Le président du Real Madrid rejette la responsabilité des tensions avec sa star française et dénonce une campagne médiatique orchestrée, révélant les fractures au sein du club madrilène.
Florentino Pérez ne lâche rien. Alors que son club traverse une période de turbulences sportives et que Kylian Mbappé peine à trouver ses repères au Real Madrid, le président sortant du géant espagnol a préféré l'attaque à la défense. Dans un entretien fleuve accordé à la presse ibérique, il a jeté le discrédit sur ceux qu'il considère comme les vrais responsables des malaises : les journalistes. Une stratégie classique du leadership pérezien, qui consiste à redessiner la narration quand elle devient inconfortable.
La responsabilité renvoyée aux médias
Ce qui frappe d'abord, c'est la cohérence du discours pérezien. Le patron madrilène ne nie pas l'existence de tensions, mais il en change l'origine. Selon lui, les polémiques autour de Mbappé ne seraient que le fruit d'une amplification médiatique, voire d'une construction narrative destinée à fragiliser le club et son président en pleine course à sa réélection. Une accusation grave qui dépasse le simple jeu des relations publiques et engage une vision du fonctionnement de l'information sportive en Espagne.

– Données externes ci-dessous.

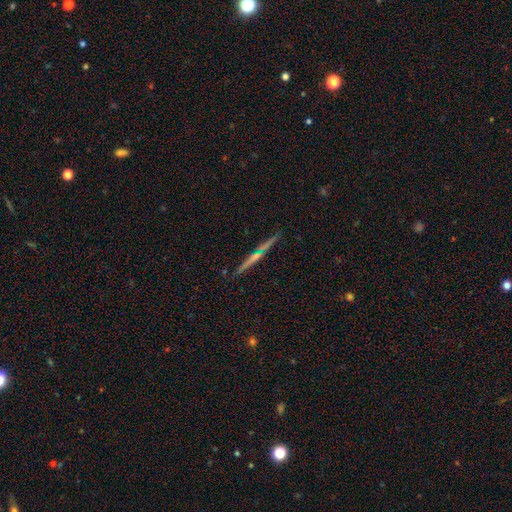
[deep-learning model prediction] Morphology: type=featured or disk (70%); edge-on=yes (98%); edge-on bulge=rounded (55%); merging=none (89%).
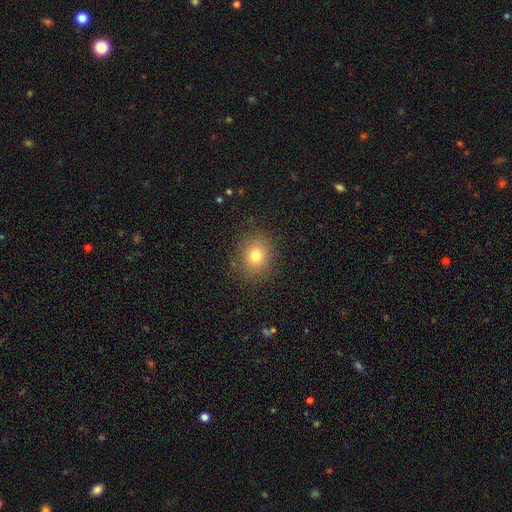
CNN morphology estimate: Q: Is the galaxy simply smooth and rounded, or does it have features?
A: smooth — 77%.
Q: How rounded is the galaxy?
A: round — 67%.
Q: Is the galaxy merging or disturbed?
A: none — 86%.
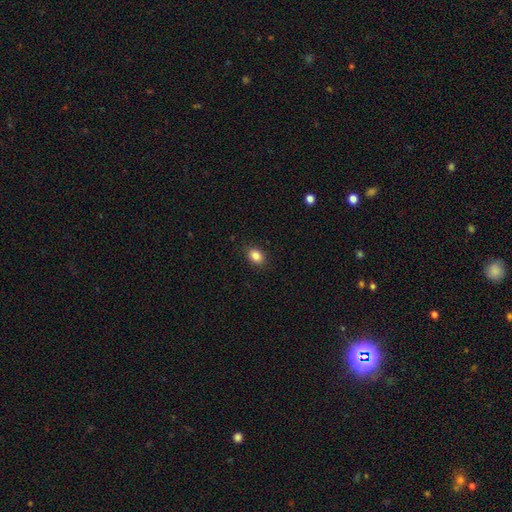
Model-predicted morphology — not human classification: Q: Smooth or featured?
A: smooth (86%); runner-up: star or artifact (9%)
Q: How rounded?
A: in between (77%); runner-up: round (22%)
Q: Merging?
A: none (88%); runner-up: minor disturbance (9%)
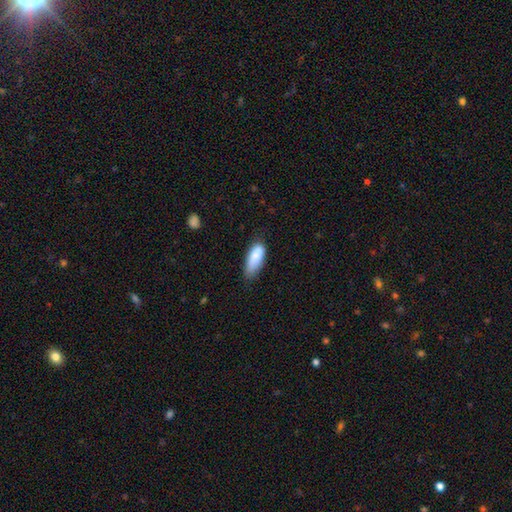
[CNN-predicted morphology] Smooth or featured? Predicted: smooth (p=0.84). How rounded? Predicted: in between (p=0.75). Merging? Predicted: none (p=0.56).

L'ironie du moment n'échappe à personne : Pérez, qui contrôle directement ou indirectement plusieurs canaux médiatiques, se pose en victime de la presse. Cette posture révèle moins une naïveté communicationnelle qu'une véritable conviction que le réel peut se réinventer par la parole présidentielle. En politique comme au football, c'est souvent le discours qui forge la réalité, du moins dans les esprits.
Mbappé, lui, reste en marge de cette joute. L'attaquant français, arrivé cet été en grande pompe pour environ 180 millions d'euros, a vu son intégration perturbée par des blessures musculaires récurrentes et, surtout, par des performances en deçà des attentes. Avec 6 buts en 16 apparitions toutes compétitions confondues, le bilan reste très loin des standards que le champion du monde attendait pour lui-même. Mais voilà : plutôt que d'admettre que l'adaptation d'une mégastar dans un nouvel environnement tactique peut prendre du temps et comporter des risques, Pérez préfère accuser l'écosystème informatif d'avoir pourri le climat.

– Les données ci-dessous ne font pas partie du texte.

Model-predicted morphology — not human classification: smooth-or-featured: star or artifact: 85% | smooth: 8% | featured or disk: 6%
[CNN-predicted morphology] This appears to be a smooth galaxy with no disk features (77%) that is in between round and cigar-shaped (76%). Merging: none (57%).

Le vrai problème : une construction fragile
Cet épisode révèle quelque chose de plus profond que des querelles d'amour-propre entre un président et les journalistes. Il montre que le projet Real Madrid-Mbappé repose sur des fondations moins solides qu'il n'y paraît. Recruter une star du calibre de Mbappé ne se résume pas à un chèque et une signature. C'est orchestrer sa vie, adapter le collectif, gérer les ego, anticiper les frustrations. C'est ce que Sir Alex Ferguson maîtrisait ; c'est ce qu'Ancelotti doit reconstruire semaine après semaine.
Les vraies questions restent sans réponse. Pourquoi Mbappé manque-t-il de constance dans ses gestes techniques ? Pourquoi peine-t-il à s'intégrer dans une mécanique collective rodée ? Pourquoi Carlo Ancelotti n'a-t-il pas trouvé un schéma tactique qui magnifierait ses capacités plutôt que de l'enfermer dans une latéralité frustrante ? Ce sont des enjeux sportifs, pas médiatiques. Les accuser les médias, c'est refuser de les regarder en face.
Pérez est à la retraite du pouvoir exécutif. Il doit justifier son héritage et convaincre les socios de lui renouveler leur confiance. Dans ce contexte électoral, il faut un ennemi, une narration simplifiée. Les journalistes font office de paratonnerres pratiques. Mais ce jeu peut se retourner contre lui : à trop crier à la complaisance médiatique, on finit par exposer sa propre fragilité au contrôle.
- 180 millions d'euros : le montant des transferts directs payés par le Real Madrid pour Mbappé selon les estimations officielles
- 6 buts en 16 matchs : les statistiques actuelles de Mbappé sous le maillot merengue, soit moins de 0,4 but par match
- 3 trophées d'Europe remportés sous Pérez depuis 2018 : la Ligue des champions dominante du club lors de la dernière décennie
- 55 % : le taux d'approbation de Pérez selon les derniers sondages auprès des socios, en baisse depuis l'été
L'avenir du dossier Mbappé au Real Madrid dépendra moins des déclarations présidentielles que de résultats concrets. Quelques victoires consécutives, trois ou quatre buts décisifs du Français, et le climat s'inverserait sans que Pérez n'ait besoin de plaider sa cause. C'est cela, la loi inexorable du football : seul le terrain détient l'autorité finale. Les présidents passent, les entraîneurs changent, mais la balle, elle, ne ment jamais.